Information given: Begin

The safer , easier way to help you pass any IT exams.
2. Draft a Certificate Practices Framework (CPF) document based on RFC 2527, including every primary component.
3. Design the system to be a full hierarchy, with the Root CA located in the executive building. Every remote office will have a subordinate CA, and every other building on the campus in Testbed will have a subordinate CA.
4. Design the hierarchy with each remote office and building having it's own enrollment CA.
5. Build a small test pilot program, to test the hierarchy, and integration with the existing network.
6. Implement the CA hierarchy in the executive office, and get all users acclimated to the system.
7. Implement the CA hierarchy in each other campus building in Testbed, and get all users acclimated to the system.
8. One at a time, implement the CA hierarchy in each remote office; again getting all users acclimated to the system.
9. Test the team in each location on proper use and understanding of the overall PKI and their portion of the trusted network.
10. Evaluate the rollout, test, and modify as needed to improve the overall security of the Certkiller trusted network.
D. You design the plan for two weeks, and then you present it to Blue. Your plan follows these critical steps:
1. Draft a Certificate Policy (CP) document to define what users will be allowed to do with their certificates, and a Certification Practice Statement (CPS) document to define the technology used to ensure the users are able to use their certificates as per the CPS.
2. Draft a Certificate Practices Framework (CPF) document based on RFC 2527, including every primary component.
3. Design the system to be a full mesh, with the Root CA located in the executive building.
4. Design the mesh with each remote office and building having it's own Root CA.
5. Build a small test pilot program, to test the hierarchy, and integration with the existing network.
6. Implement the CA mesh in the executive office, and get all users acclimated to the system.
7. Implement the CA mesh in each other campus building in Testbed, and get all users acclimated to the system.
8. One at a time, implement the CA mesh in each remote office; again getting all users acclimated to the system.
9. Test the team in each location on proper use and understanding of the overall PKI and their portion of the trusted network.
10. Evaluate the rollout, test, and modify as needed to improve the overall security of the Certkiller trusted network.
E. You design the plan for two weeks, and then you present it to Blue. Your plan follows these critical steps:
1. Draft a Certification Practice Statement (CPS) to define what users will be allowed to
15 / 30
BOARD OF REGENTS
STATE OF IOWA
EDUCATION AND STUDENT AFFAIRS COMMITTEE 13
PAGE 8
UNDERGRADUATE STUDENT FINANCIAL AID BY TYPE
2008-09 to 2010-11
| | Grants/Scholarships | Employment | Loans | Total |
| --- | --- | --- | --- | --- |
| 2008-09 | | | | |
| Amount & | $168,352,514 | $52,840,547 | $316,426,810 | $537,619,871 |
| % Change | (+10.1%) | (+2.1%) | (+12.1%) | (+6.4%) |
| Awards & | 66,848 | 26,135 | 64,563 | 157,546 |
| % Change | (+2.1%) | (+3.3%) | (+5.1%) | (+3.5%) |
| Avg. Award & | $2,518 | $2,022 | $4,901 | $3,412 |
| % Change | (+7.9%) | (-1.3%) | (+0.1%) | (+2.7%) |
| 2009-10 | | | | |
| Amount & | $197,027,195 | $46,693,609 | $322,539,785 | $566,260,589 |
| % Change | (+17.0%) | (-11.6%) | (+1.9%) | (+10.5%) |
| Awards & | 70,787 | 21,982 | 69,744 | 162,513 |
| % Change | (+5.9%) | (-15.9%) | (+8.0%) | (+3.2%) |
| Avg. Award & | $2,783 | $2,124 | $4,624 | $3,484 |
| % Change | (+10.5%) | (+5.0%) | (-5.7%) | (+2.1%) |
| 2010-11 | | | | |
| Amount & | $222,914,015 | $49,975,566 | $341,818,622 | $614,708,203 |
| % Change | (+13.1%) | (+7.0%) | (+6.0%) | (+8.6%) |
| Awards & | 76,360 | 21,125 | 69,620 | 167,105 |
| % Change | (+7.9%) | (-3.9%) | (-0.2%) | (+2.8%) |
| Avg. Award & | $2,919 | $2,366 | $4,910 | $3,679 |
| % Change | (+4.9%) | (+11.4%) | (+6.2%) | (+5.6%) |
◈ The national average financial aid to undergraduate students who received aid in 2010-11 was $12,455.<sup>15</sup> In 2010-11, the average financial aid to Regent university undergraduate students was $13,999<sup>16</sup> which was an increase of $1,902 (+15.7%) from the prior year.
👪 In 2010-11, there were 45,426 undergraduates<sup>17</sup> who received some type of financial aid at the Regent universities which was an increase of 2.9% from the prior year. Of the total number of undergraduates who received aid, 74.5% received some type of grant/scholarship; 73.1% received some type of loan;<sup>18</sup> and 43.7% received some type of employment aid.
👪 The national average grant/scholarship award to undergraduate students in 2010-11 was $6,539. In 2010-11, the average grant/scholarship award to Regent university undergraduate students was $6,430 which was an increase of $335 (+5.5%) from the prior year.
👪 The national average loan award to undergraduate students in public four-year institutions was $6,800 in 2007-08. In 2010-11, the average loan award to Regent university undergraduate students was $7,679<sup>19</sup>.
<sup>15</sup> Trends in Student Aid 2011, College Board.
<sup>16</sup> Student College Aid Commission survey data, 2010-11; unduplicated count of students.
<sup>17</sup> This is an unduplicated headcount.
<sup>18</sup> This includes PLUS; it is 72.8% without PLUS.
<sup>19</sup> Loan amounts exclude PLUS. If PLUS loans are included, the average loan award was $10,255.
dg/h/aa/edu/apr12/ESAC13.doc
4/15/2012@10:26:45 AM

Information given: End

■ What the exercise asks ■
Would you restate all of the material, word for word?

■ Exercise solution ■
The safer , easier way to help you pass any IT exams.
2. Draft a Certificate Practices Framework (CPF) document based on RFC 2527, including every primary component.
3. Design the system to be a full hierarchy, with the Root CA located in the executive building. Every remote office will have a subordinate CA, and every other building on the campus in Testbed will have a subordinate CA.
4. Design the hierarchy with each remote office and building having it's own enrollment CA.
5. Build a small test pilot program, to test the hierarchy, and integration with the existing network.
6. Implement the CA hierarchy in the executive office, and get all users acclimated to the system.
7. Implement the CA hierarchy in each other campus building in Testbed, and get all users acclimated to the system.
8. One at a time, implement the CA hierarchy in each remote office; again getting all users acclimated to the system.
9. Test the team in each location on proper use and understanding of the overall PKI and their portion of the trusted network.
10. Evaluate the rollout, test, and modify as needed to improve the overall security of the Certkiller trusted network.
D. You design the plan for two weeks, and then you present it to Blue. Your plan follows these critical steps:
1. Draft a Certificate Policy (CP) document to define what users will be allowed to do with their certificates, and a Certification Practice Statement (CPS) document to define the technology used to ensure the users are able to use their certificates as per the CPS.
2. Draft a Certificate Practices Framework (CPF) document based on RFC 2527, including every primary component.
3. Design the system to be a full mesh, with the Root CA located in the executive building.
4. Design the mesh with each remote office and building having it's own Root CA.
5. Build a small test pilot program, to test the hierarchy, and integration with the existing network.
6. Implement the CA mesh in the executive office, and get all users acclimated to the system.
7. Implement the CA mesh in each other campus building in Testbed, and get all users acclimated to the system.
8. One at a time, implement the CA mesh in each remote office; again getting all users acclimated to the system.
9. Test the team in each location on proper use and understanding of the overall PKI and their portion of the trusted network.
10. Evaluate the rollout, test, and modify as needed to improve the overall security of the Certkiller trusted network.
E. You design the plan for two weeks, and then you present it to Blue. Your plan follows these critical steps:
1. Draft a Certification Practice Statement (CPS) to define what users will be allowed to
15 / 30
BOARD OF REGENTS
STATE OF IOWA
EDUCATION AND STUDENT AFFAIRS COMMITTEE 13
PAGE 8
UNDERGRADUATE STUDENT FINANCIAL AID BY TYPE
2008-09 to 2010-11
| | Grants/Scholarships | Employment | Loans | Total |
| --- | --- | --- | --- | --- |
| 2008-09 | | | | |
| Amount & | $168,352,514 | $52,840,547 | $316,426,810 | $537,619,871 |
| % Change | (+10.1%) | (+2.1%) | (+12.1%) | (+6.4%) |
| Awards & | 66,848 | 26,135 | 64,563 | 157,546 |
| % Change | (+2.1%) | (+3.3%) | (+5.1%) | (+3.5%) |
| Avg. Award & | $2,518 | $2,022 | $4,901 | $3,412 |
| % Change | (+7.9%) | (-1.3%) | (+0.1%) | (+2.7%) |
| 2009-10 | | | | |
| Amount & | $197,027,195 | $46,693,609 | $322,539,785 | $566,260,589 |
| % Change | (+17.0%) | (-11.6%) | (+1.9%) | (+10.5%) |
| Awards & | 70,787 | 21,982 | 69,744 | 162,513 |
| % Change | (+5.9%) | (-15.9%) | (+8.0%) | (+3.2%) |
| Avg. Award & | $2,783 | $2,124 | $4,624 | $3,484 |
| % Change | (+10.5%) | (+5.0%) | (-5.7%) | (+2.1%) |
| 2010-11 | | | | |
| Amount & | $222,914,015 | $49,975,566 | $341,818,622 | $614,708,203 |
| % Change | (+13.1%) | (+7.0%) | (+6.0%) | (+8.6%) |
| Awards & | 76,360 | 21,125 | 69,620 | 167,105 |
| % Change | (+7.9%) | (-3.9%) | (-0.2%) | (+2.8%) |
| Avg. Award & | $2,919 | $2,366 | $4,910 | $3,679 |
| % Change | (+4.9%) | (+11.4%) | (+6.2%) | (+5.6%) |
◈ The national average financial aid to undergraduate students who received aid in 2010-11 was $12,455.<sup>15</sup> In 2010-11, the average financial aid to Regent university undergraduate students was $13,999<sup>16</sup> which was an increase of $1,902 (+15.7%) from the prior year.
👪 In 2010-11, there were 45,426 undergraduates<sup>17</sup> who received some type of financial aid at the Regent universities which was an increase of 2.9% from the prior year. Of the total number of undergraduates who received aid, 74.5% received some type of grant/scholarship; 73.1% received some type of loan;<sup>18</sup> and 43.7% received some type of employment aid.
👪 The national average grant/scholarship award to undergraduate students in 2010-11 was $6,539. In 2010-11, the average grant/scholarship award to Regent university undergraduate students was $6,430 which was an increase of $335 (+5.5%) from the prior year.
👪 The national average loan award to undergraduate students in public four-year institutions was $6,800 in 2007-08. In 2010-11, the average loan award to Regent university undergraduate students was $7,679<sup>19</sup>.
<sup>15</sup> Trends in Student Aid 2011, College Board.
<sup>16</sup> Student College Aid Commission survey data, 2010-11; unduplicated count of students.
<sup>17</sup> This is an unduplicated headcount.
<sup>18</sup> This includes PLUS; it is 72.8% without PLUS.
<sup>19</sup> Loan amounts exclude PLUS. If PLUS loans are included, the average loan award was $10,255.
dg/h/aa/edu/apr12/ESAC13.doc
4/15/2012@10:26:45 AM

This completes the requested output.